The number of lines holding the string "Keep" is all that is wanted; count them in the records below.

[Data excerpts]
========
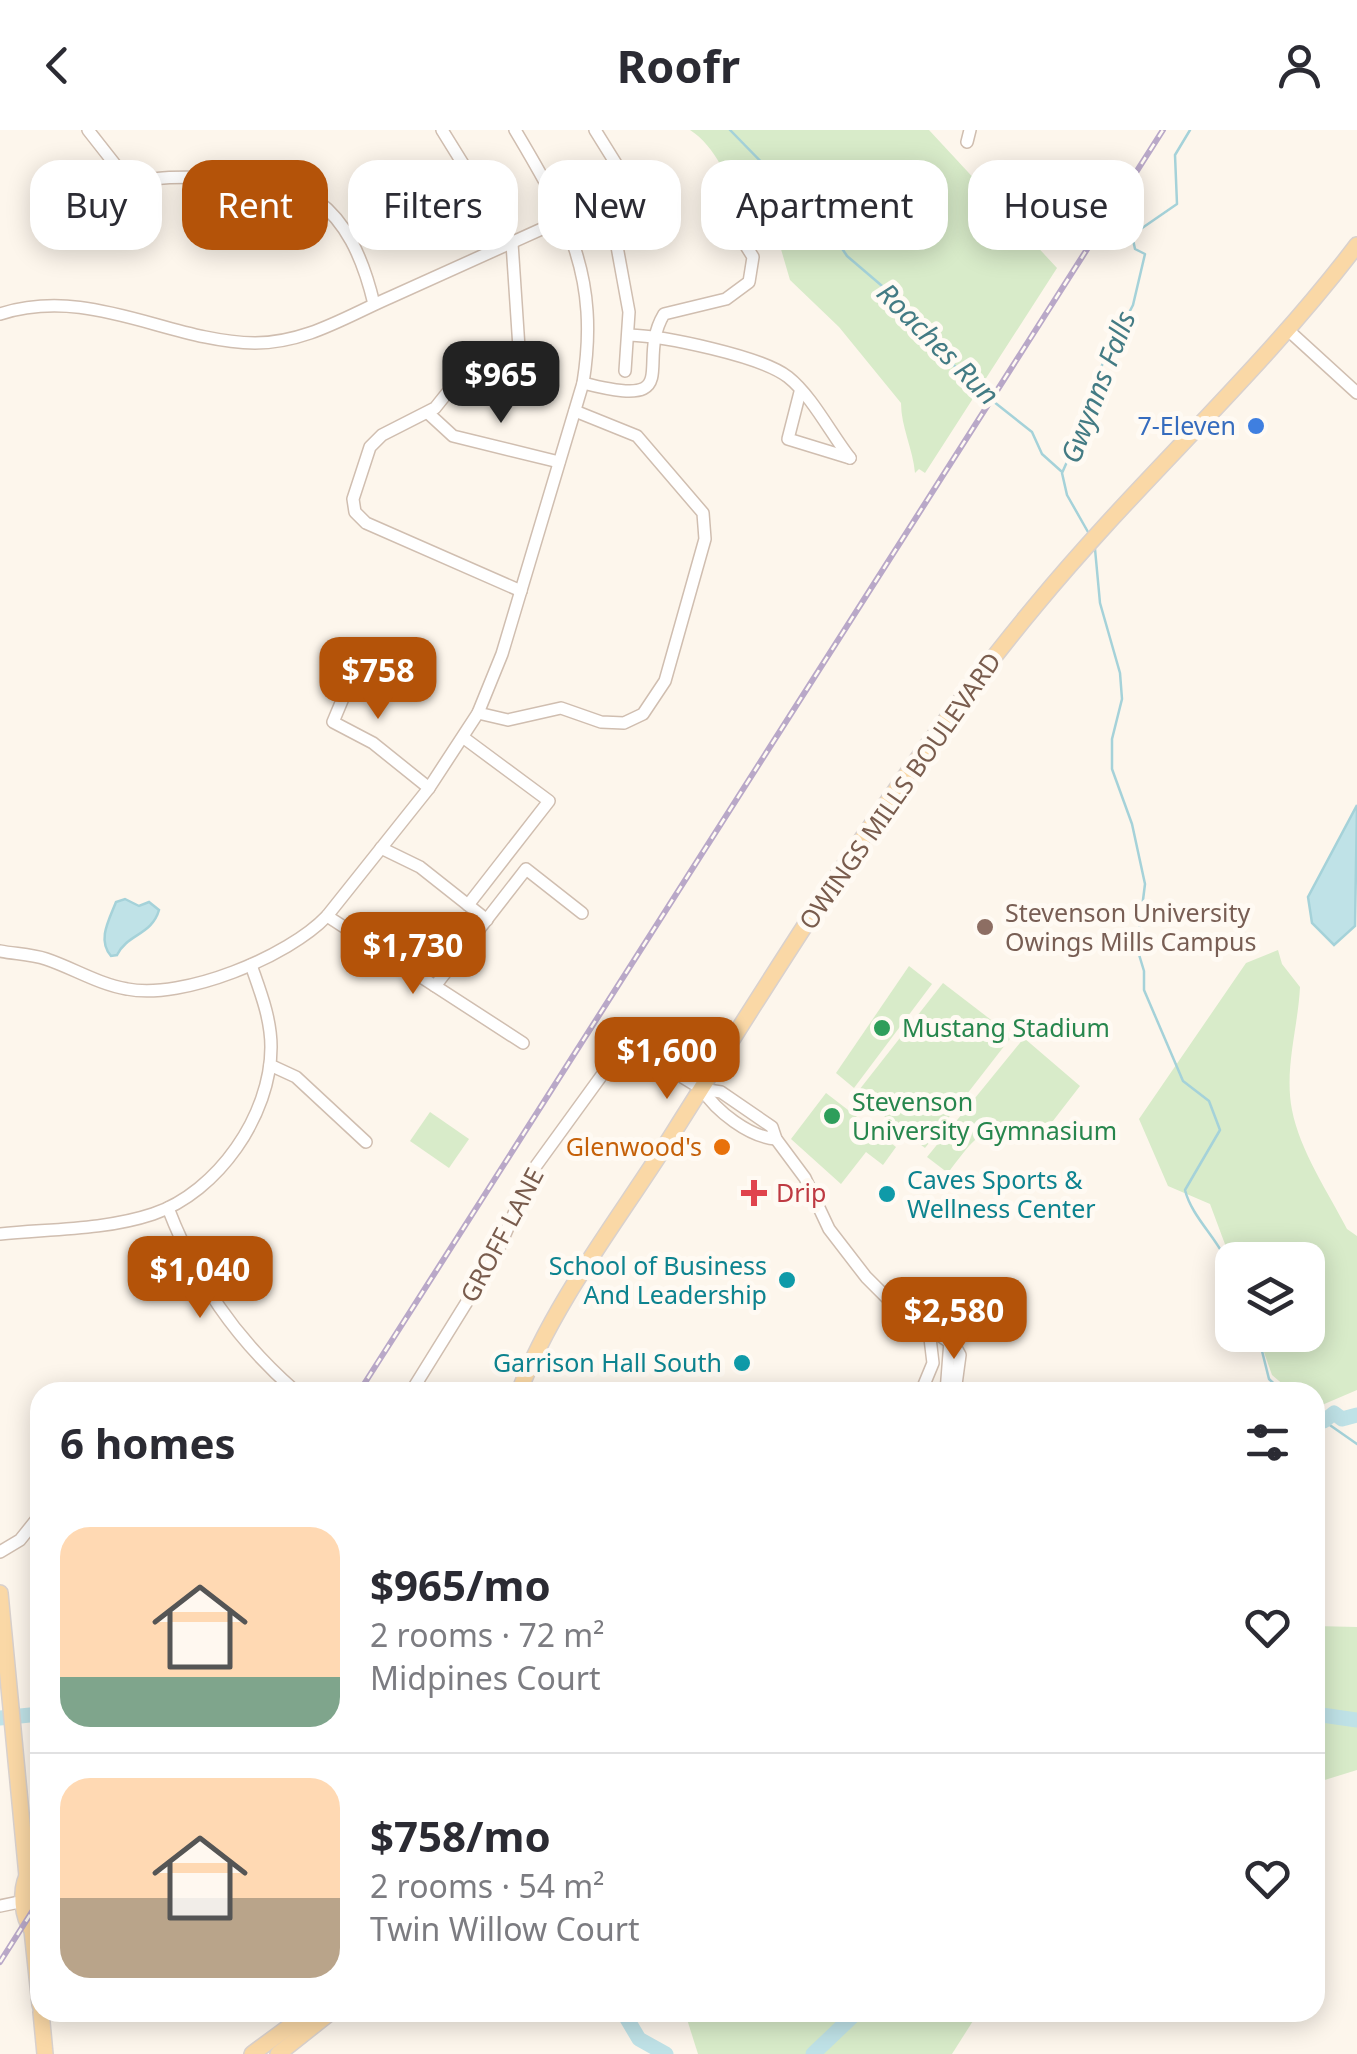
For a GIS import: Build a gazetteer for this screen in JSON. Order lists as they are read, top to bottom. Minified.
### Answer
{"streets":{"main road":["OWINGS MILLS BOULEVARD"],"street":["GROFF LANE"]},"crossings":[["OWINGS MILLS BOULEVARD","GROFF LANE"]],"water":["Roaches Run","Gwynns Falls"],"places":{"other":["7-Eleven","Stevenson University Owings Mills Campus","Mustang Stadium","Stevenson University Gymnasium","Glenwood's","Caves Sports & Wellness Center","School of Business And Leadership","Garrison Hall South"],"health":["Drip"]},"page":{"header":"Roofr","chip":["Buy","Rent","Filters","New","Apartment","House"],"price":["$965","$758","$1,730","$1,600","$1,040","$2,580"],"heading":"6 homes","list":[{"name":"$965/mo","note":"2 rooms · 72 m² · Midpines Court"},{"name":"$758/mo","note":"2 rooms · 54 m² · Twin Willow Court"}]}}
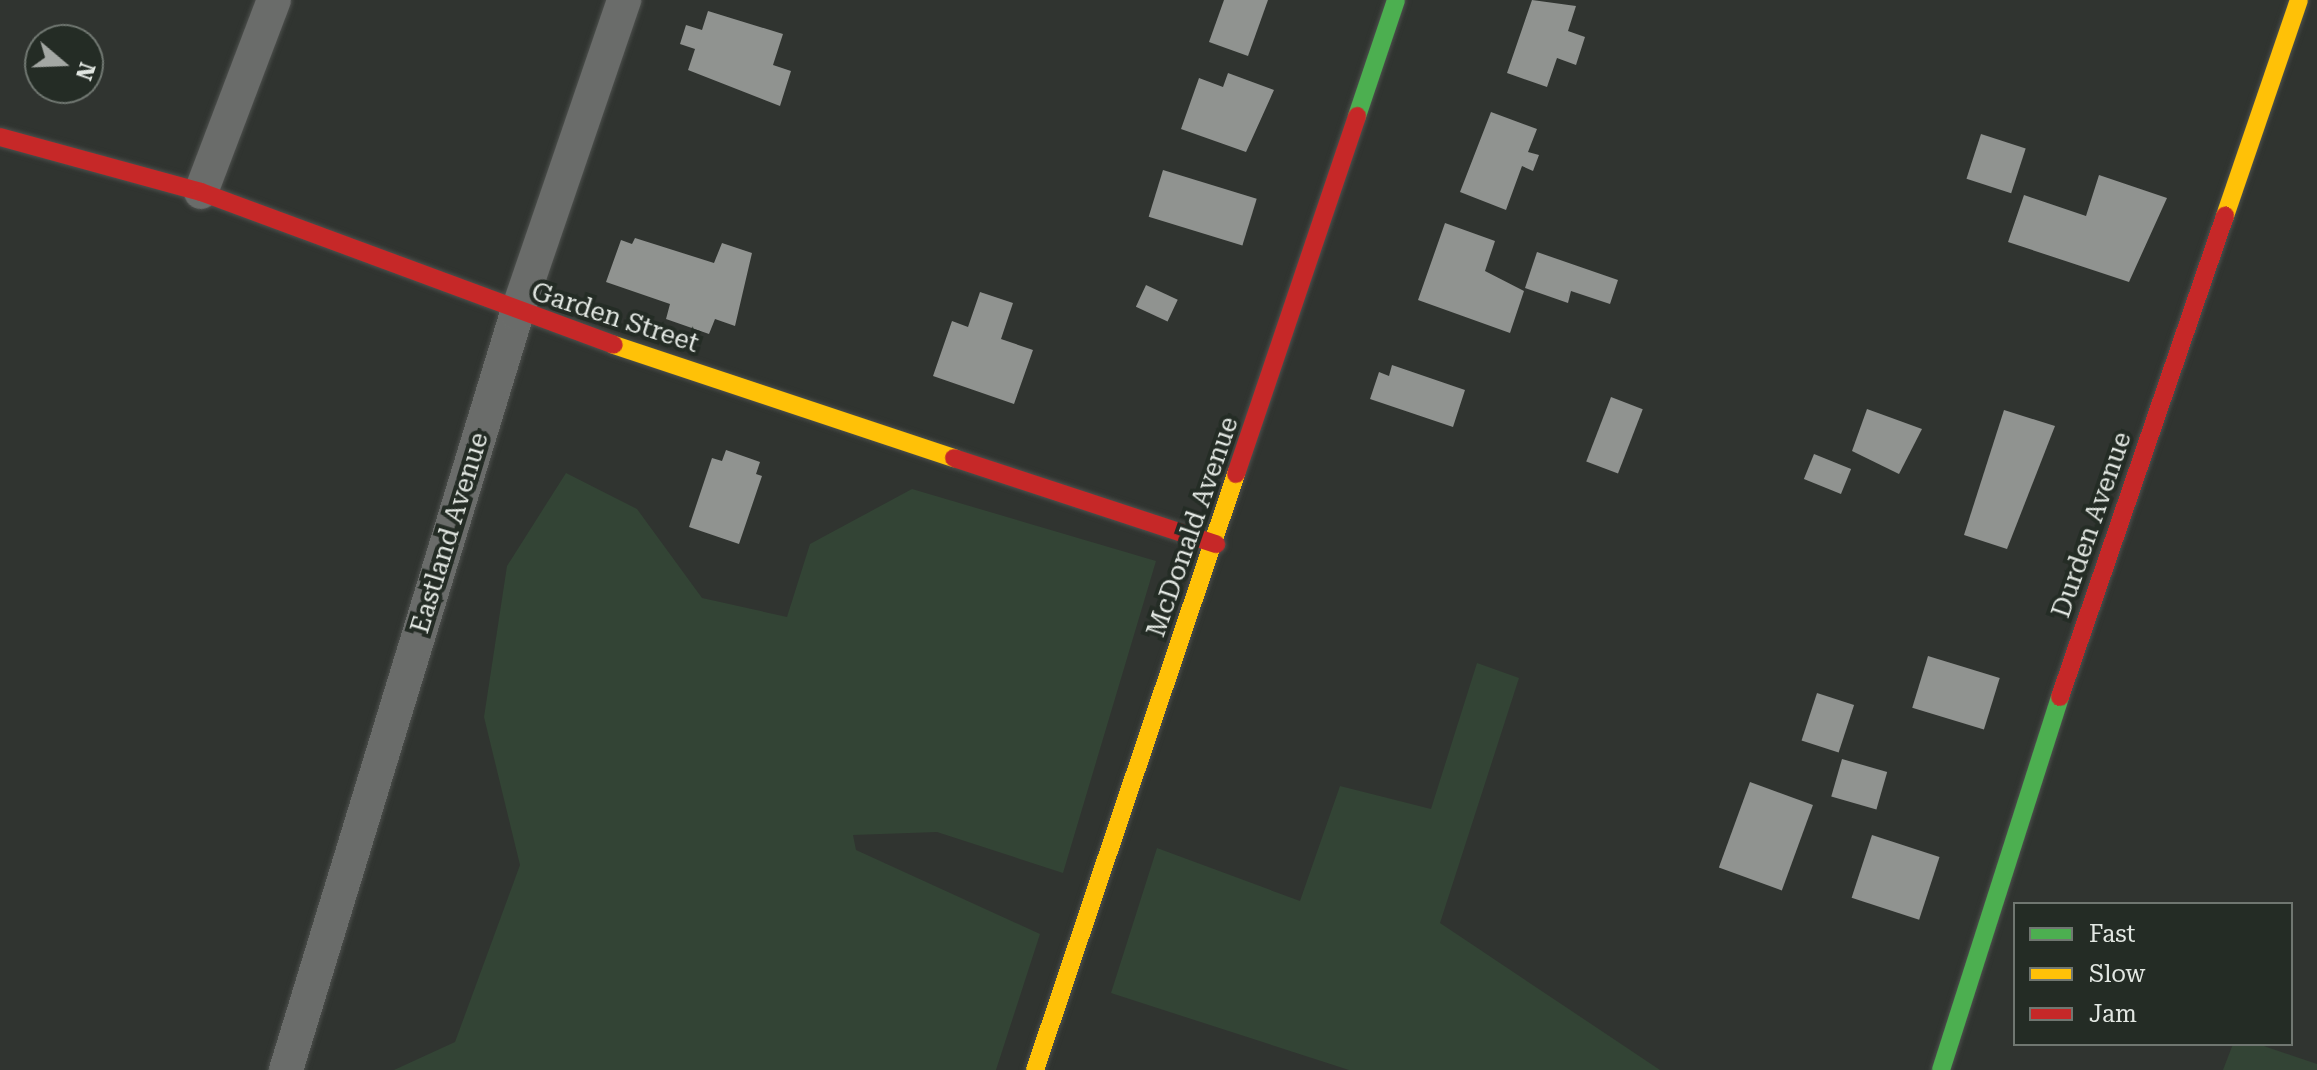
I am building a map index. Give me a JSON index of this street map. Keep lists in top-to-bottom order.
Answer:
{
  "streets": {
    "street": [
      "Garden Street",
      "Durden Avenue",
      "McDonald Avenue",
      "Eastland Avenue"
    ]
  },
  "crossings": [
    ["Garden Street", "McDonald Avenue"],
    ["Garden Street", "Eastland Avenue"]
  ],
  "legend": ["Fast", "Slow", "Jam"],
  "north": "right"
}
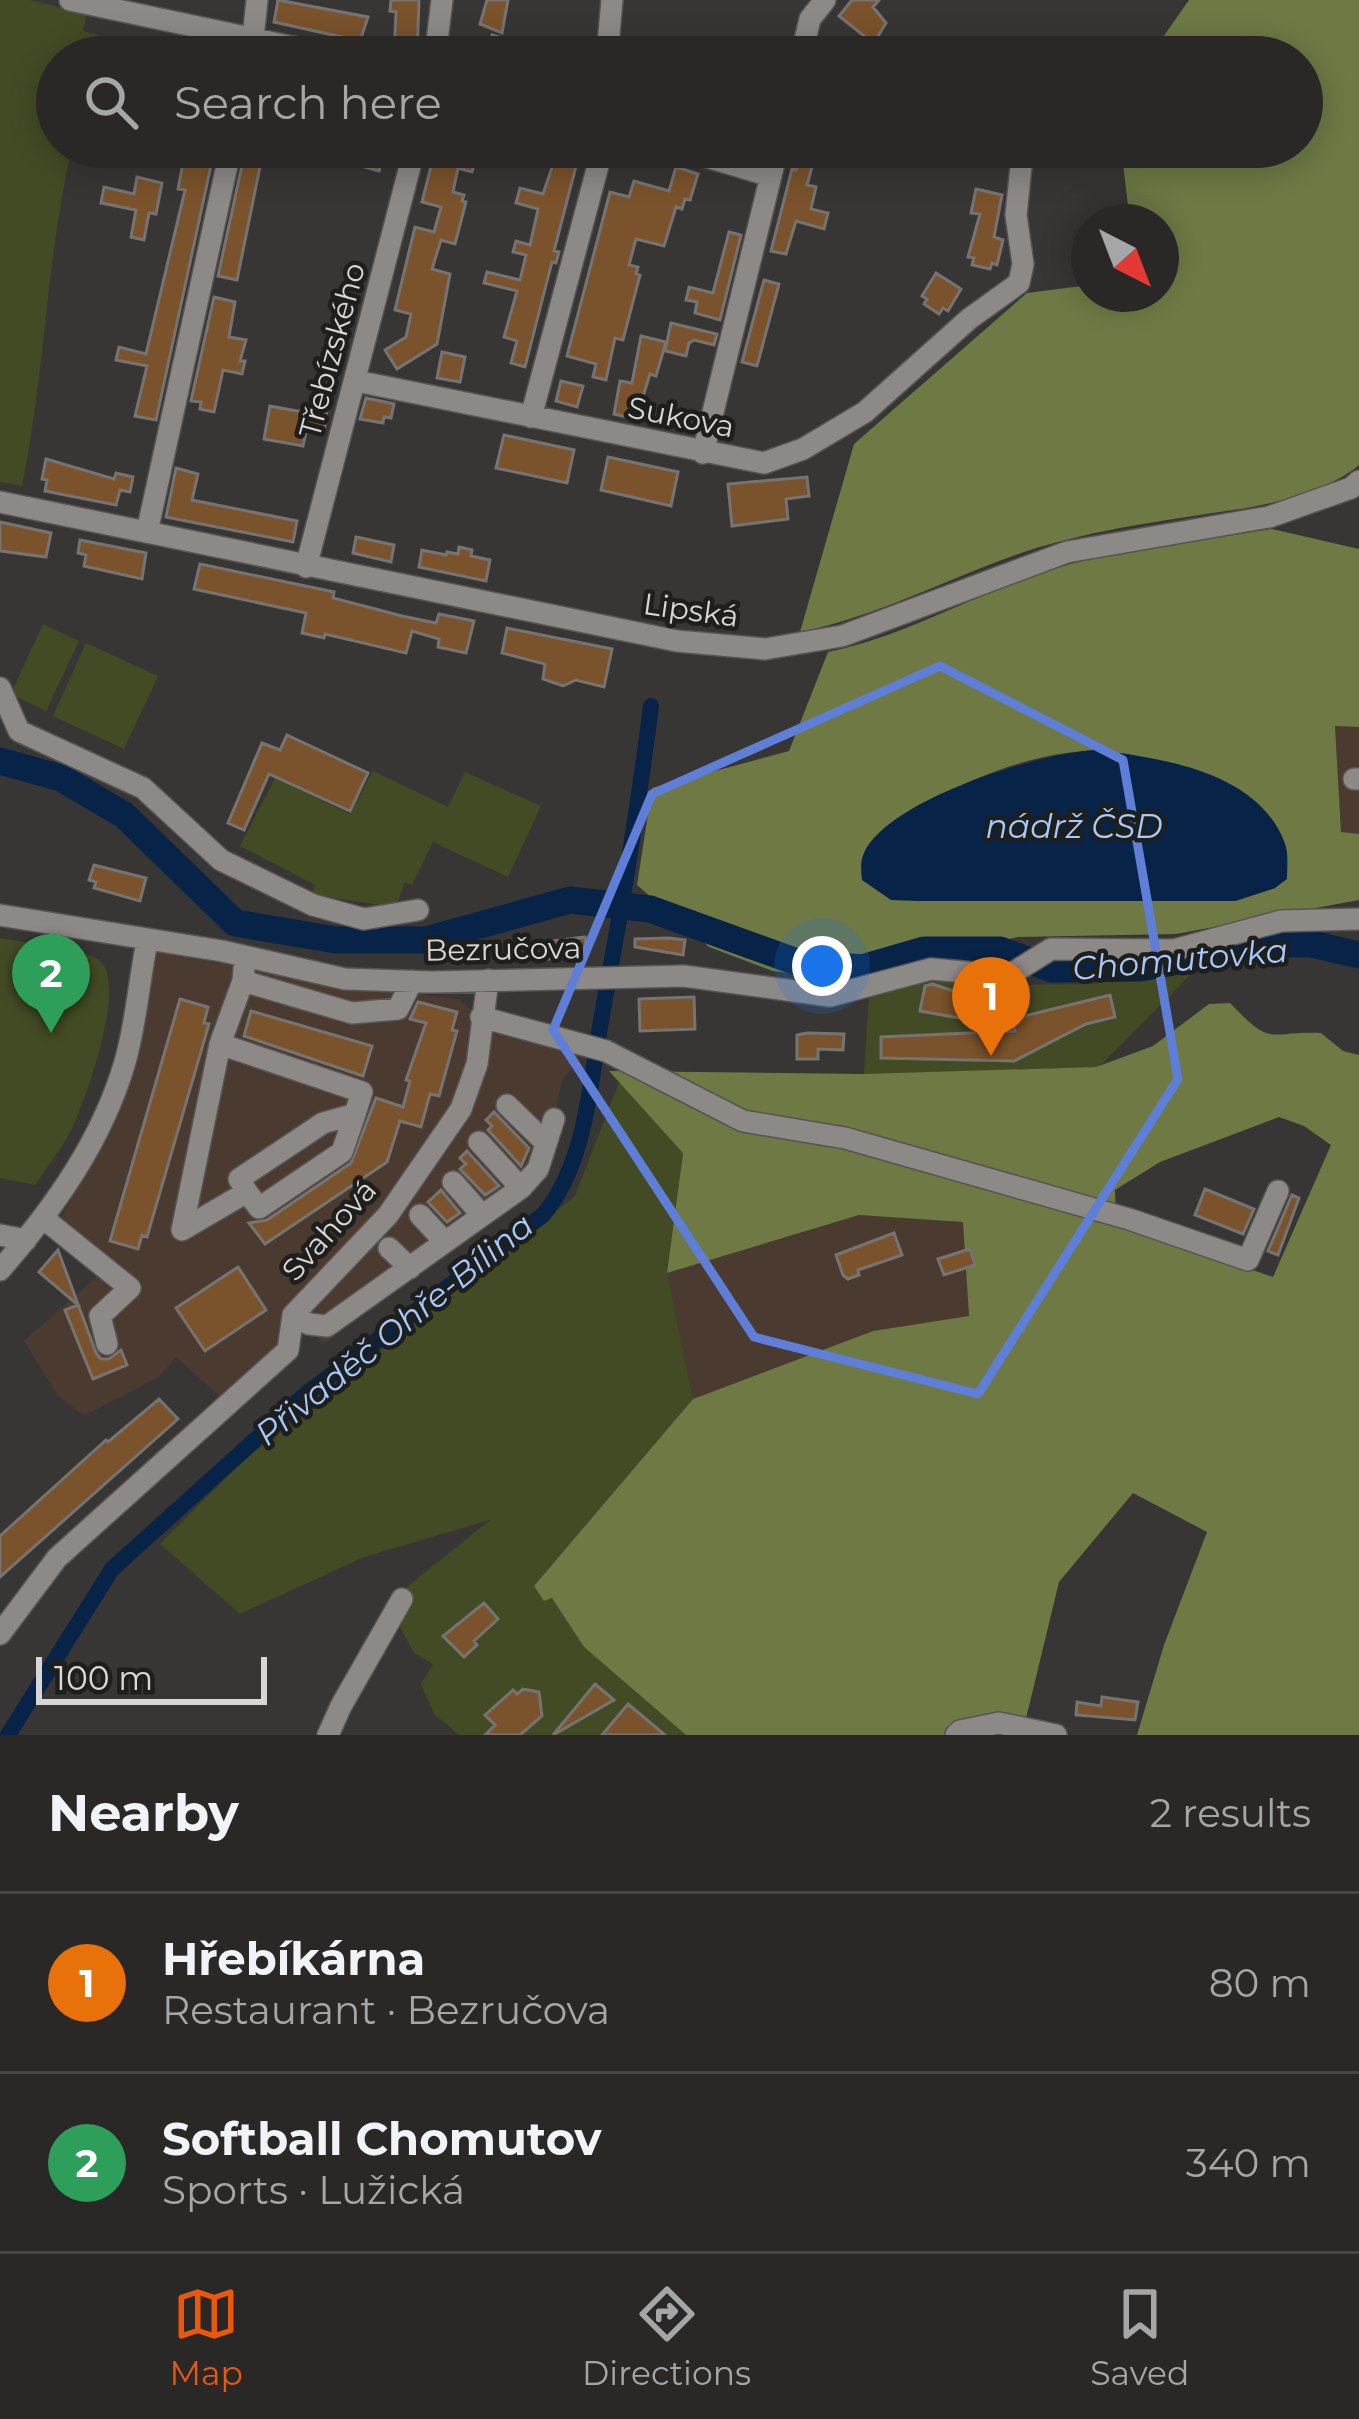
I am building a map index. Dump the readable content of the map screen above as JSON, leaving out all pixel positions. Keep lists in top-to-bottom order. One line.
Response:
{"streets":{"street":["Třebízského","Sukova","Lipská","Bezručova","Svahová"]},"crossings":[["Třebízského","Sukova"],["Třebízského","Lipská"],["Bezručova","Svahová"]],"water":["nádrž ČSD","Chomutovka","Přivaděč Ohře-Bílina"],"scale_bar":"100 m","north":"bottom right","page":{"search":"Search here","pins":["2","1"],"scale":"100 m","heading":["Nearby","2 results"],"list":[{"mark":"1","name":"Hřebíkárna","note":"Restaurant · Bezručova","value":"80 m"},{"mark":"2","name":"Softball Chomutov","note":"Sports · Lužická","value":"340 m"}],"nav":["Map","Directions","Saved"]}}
========
[Problem solution] 2